I am not saying that some people wouldn’t be put off by it, I have not experienced that, and of course, if they were they weren’t worth it in the first place but it is not something you should worry about hiding. Don’t let it define you, have a date or two before telling them, but if it happened to come up naturally earlier on, then fine. It is whatever you are comfortable with. It’s a scary thought; after all, there is a natural feeling of thinking you could be setting yourself up for rejection, but better to find out early on. If someone is put off by it, it is a reflection on them not you, and that is true with dating anyone, illness or not. Mike has never really known me without the bag and it doesn’t bother him one bit, we are both used to it now.

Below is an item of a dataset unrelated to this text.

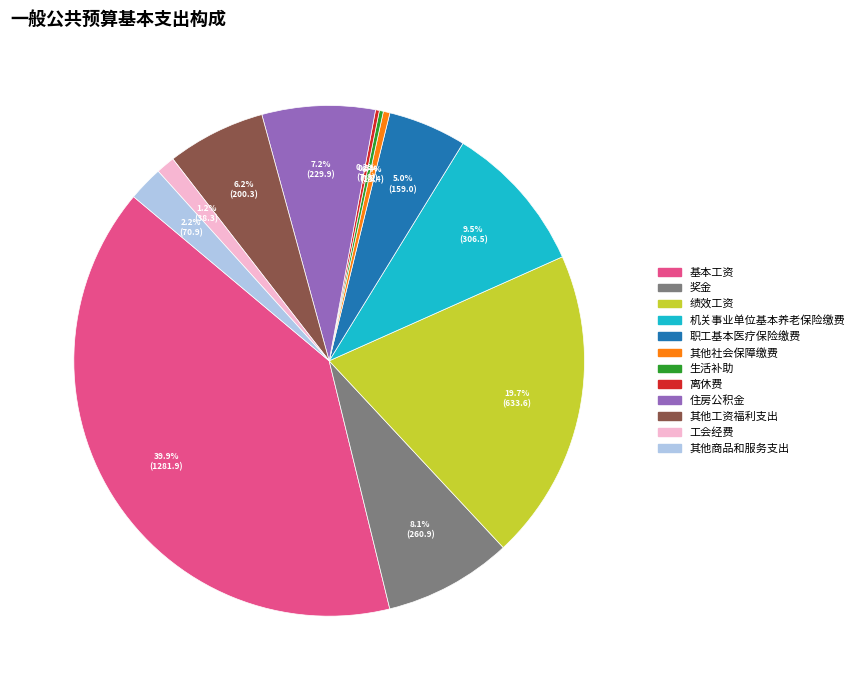

Between 工会经费 and 住房公积金, which is larger?

住房公积金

And if I was single I would still go out with as much determination and gusto as before, the bag wouldn’t stop me at all, it hasn’t stopped me in any other area so why that one? Whatever your situation, if you are single, embrace it, enjoy it – even the bad dates, take them as experience, something to giggle about, but know that you are fabulous and someone else will think so too. And really, be honest, tell them you’re not interested even if they end up never talking to you again – it’s easier in the long run!